Бесстрастно, как и подобает знатным, городской дом Деддоков взирает на другие дома величаво-унылой улицы и ничем не выдает, что внутри его что-то неладно. Тарахтят кареты, раздается стук в двери, высший свет обменивается визитами; пожилые прелестницы с костлявыми шейками и персиковыми щечками, румянец которых приобретает довольно-таки замогильный оттенок при дневном свете, когда эти очаровательные создания смахивают на какой-то сплав из Женщины и Смерти, изображенных на популярной картинке, – пожилые прелестницы ослепляют мужчин. Из холодных конюшен, мягко покачиваясь на рессорах, выезжают кареты, и на их козлах, глубоко погрузившись в пуховые подушки, восседают коротконогие кучера в белокурых париках, а на запятках торчат расфранченные Меркурии с булавами в руках и в треуголках набекрень – зрелище, поистине достойное небожителей.

Внешне городской дом Дедлоков ничуть не меняется, и проходит много часов, прежде чем внутри его рушится чинное однообразие его жизни. Но вот обворожительная Волюмния, замученная великосветской болезнью – скукой, и находя, что сегодня этот недуг слишком сильно портит ей настроение, решается, наконец, перейти в библиотеку для перемены обстановки. Однако ее осторожный стук не вызывает отклика, и тогда она открывает дверь, заглядывает внутрь и, увидев, что в комнате никого нет, входит.

В Бате, этом городке, заросшем травой и заселенном стариками, бойкая Дедлок слывет донельзя любопытной девицей, которая пользуется всяким удобным и неудобным случаем шмыгать туда-сюда с золотым лорнетом в руках и совать свой нос во что только можно. И на сей раз она, конечно, не упускает случая попорхать, как птичка, над письмами и бумагами своего родича – быстро клюнуть один документ, заглянуть, склонив головку набок, в другой и, приложив к глазам лорнет, с любознательным и беспокойным видом попрыгать от стола к столу.
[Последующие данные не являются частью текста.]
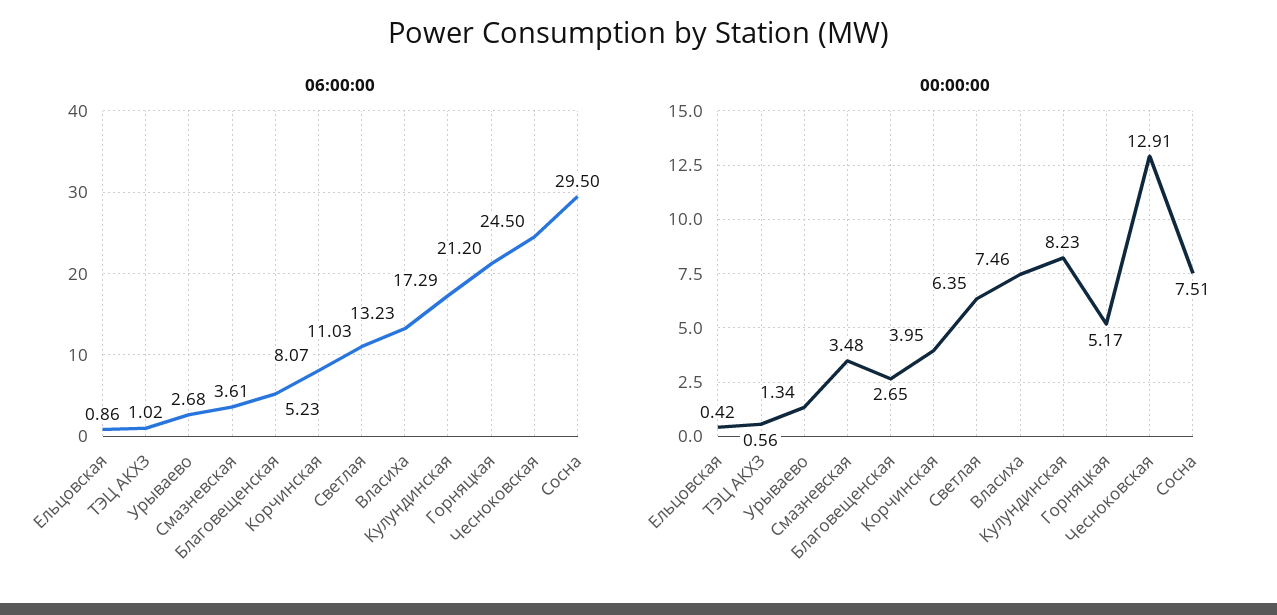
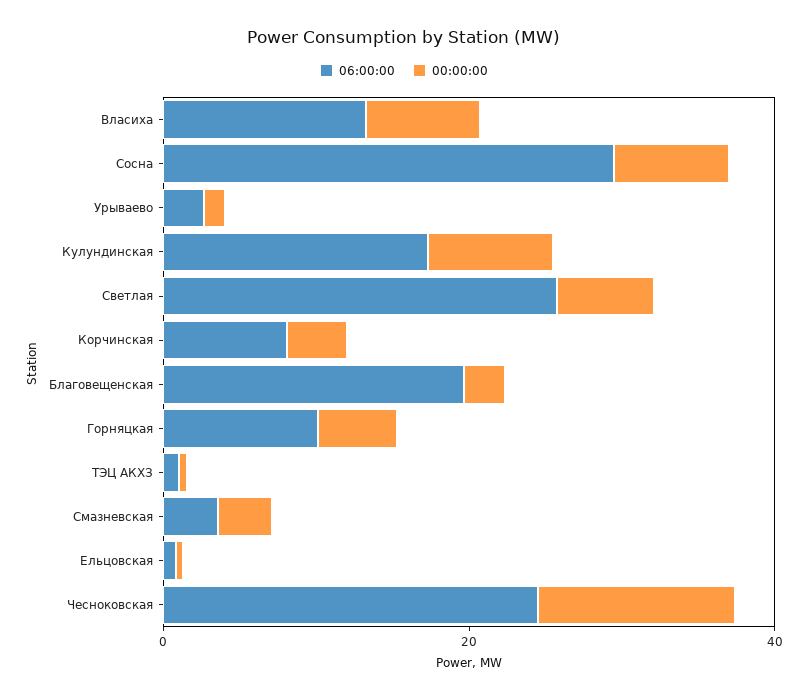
  {
    "06:00:00": {
      "Ельцовская": 0.86,
      "ТЭЦ АКХЗ": 1.02,
      "Урываево": 2.68,
      "Смазневская": 3.61,
-     "Благовещенская": 5.23,
+     "Благовещенская": 20,
      "Корчинская": 8.07,
-     "Светлая": 11.03,
+     "Светлая": 25,
      "Власиха": 13.23,
      "Кулундинская": 17.29,
-     "Горняцкая": 21.2,
+     "Горняцкая": 10,
      "Чесноковская": 24.5,
      "Сосна": 29.5
    },
    "00:00:00": {
      "Ельцовская": 0.42,
      "ТЭЦ АКХЗ": 0.56,
      "Урываево": 1.34,
      "Смазневская": 3.48,
      "Благовещенская": 2.65,
      "Корчинская": 3.95,
      "Светлая": 6.35,
      "Власиха": 7.46,
      "Кулундинская": 8.23,
      "Горняцкая": 5.17,
      "Чесноковская": 12.91,
      "Сосна": 7.51
    }
  }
Увлекшись поисками, она обо что-то спотыкается и, направив лорнет в эту сторону, видит своего родича, – он распростерт на полу, словно поваленное дерево.
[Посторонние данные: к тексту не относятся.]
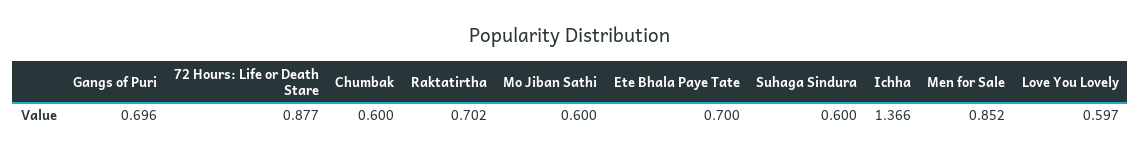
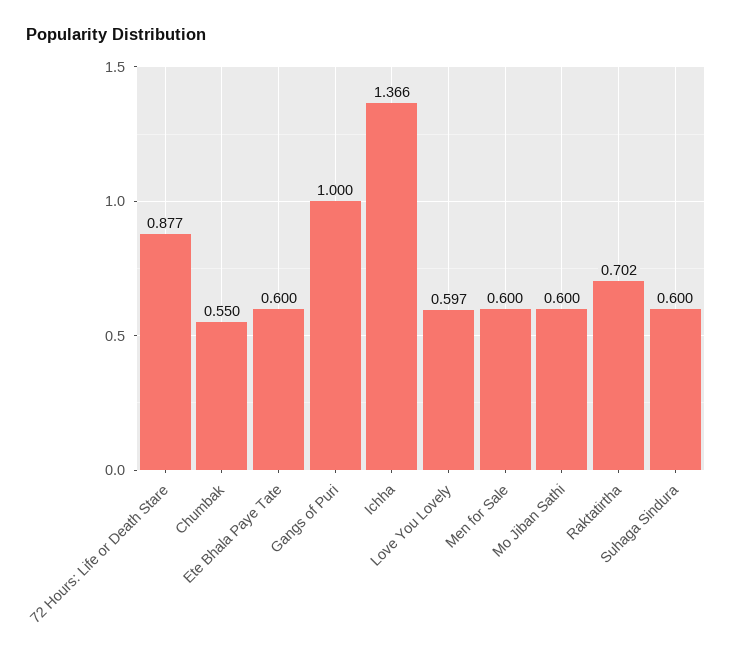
  {
-   "Gangs of Puri": 0.696,
+   "Gangs of Puri": 1,
    "72 Hours: Life or Death Stare": 0.877,
-   "Chumbak": 0.6,
+   "Chumbak": 0.55,
    "Raktatirtha": 0.702,
    "Mo Jiban Sathi": 0.6,
-   "Ete Bhala Paye Tate": 0.7,
+   "Ete Bhala Paye Tate": 0.6,
    "Suhaga Sindura": 0.6,
    "Ichha": 1.366,
-   "Men for Sale": 0.852,
+   "Men for Sale": 0.6,
    "Love You Lovely": 0.597
  }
Столь неожиданное открытие придает любимому слабому взвизгиванию Волюмнии изрядную долю искренности, и в доме мгновенно поднимается переполох. Слуги мчатся вверх и вниз по лестницам, яростно звонят звонки, посылают за докторами, леди Дедлок ищут повсюду, но не находят. О ней нет ни слуху ни духу с тех пор, как она позвонила в последний раз. Ее письмо к сэру Лестеру найдено на ее столе; но кто знает, может быть он уже получил другую весть из другого мира – весть, требующую личного ответа, – и теперь все языки человечества, живые и мертвые, ему одинаково чужды.

Его укладывают в постель, согревают, растирают, обмахивают, прикладывают ему лед к голове и всячески стараются привести его в чувство. Однако день угас и ночь наступила в спальне, прежде чем хриплое его дыхание стало ровным, а в устремленных в одну точку невидящих глазах, перед которыми время от времени водили свечой, впервые мелькнули проблески сознания. Но, с тех пор как он пришел в себя, состояние его непрерывно улучшается – мало-помалу он начинает поворачивать голову, переводить глаза с одного предмета на другой и даже шевелить пальцами в знак того, что слышит и понимает все, что ему говорят.
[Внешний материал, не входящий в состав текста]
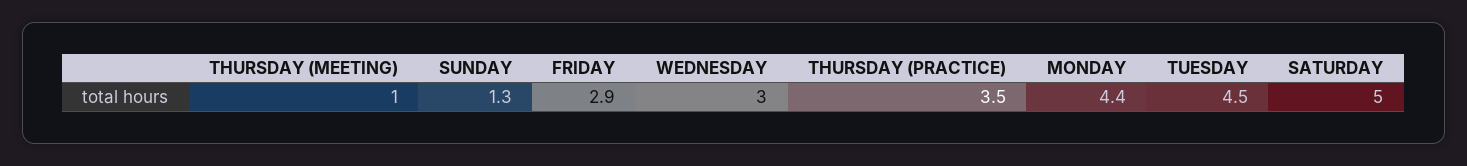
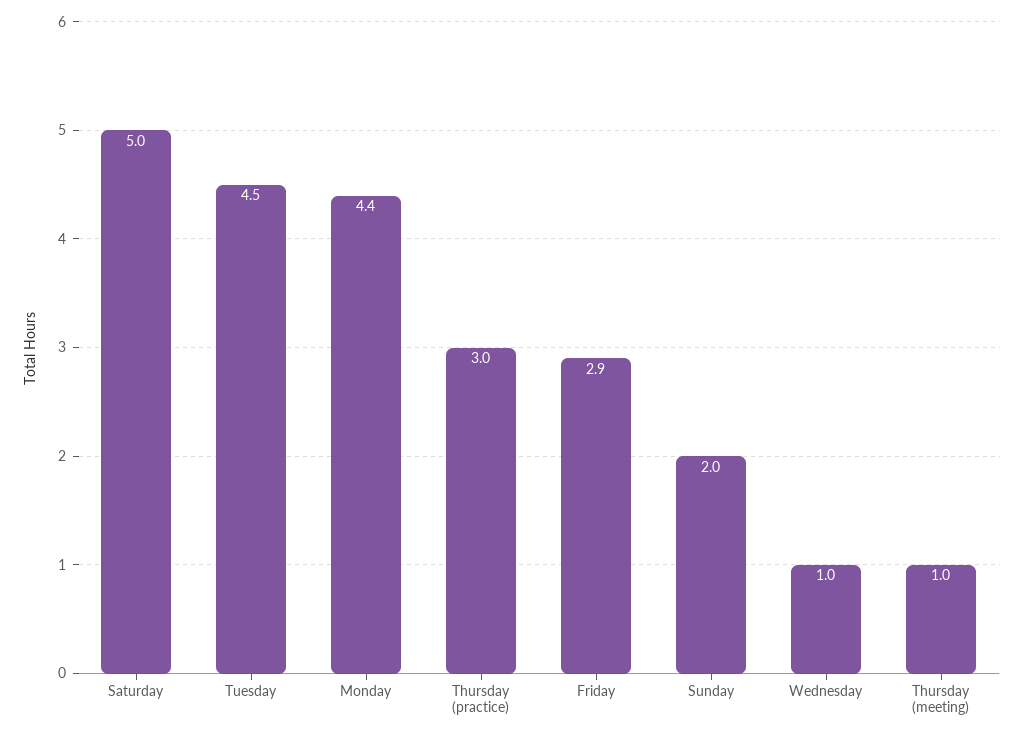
  {
    "THURSDAY (MEETING)": 1,
-   "SUNDAY": 1.3,
+   "SUNDAY": 2,
    "FRIDAY": 2.9,
-   "WEDNESDAY": 3,
+   "WEDNESDAY": 1,
-   "THURSDAY (PRACTICE)": 3.5,
+   "THURSDAY (PRACTICE)": 3,
    "MONDAY": 4.4,
    "TUESDAY": 4.5,
    "SATURDAY": 5
  }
Сегодня утром, когда он рухнул на пол, он был красивым осанистым джентльменом, немножко припадающим на ногу, но все же представительным и с упитанным лицом. Теперь он лежит в постели – старик со впалыми щеками, дряхлая тень самого себя. Раньше голос у него был густой и сочный и сэр Лестер так долго был убежден в огромном весе и значении каждого своего слова Для всего человечества, что слова его и вправду звучали так, словно в них был какой-то важный смысл. Но теперь он может только шептать, а все, что он шепчет, звучит так, как и должно звучать, – это бессмысленный лепет, не слова, а звук пустой.

Его любимая служанка – преданная домоправительница – стоит у его ложа. Это первое, что он осознает, и это явно доставляет ему удовольствие. Сделав несколько тщетных попыток заставить окружающих понять его речь, он делает знак, чтобы ему подали карандаш, но – еле заметный знак, так что его понимают не сразу. Только старая домоправительница догадывается, чего он хочет, и приносит ему аспидную доску.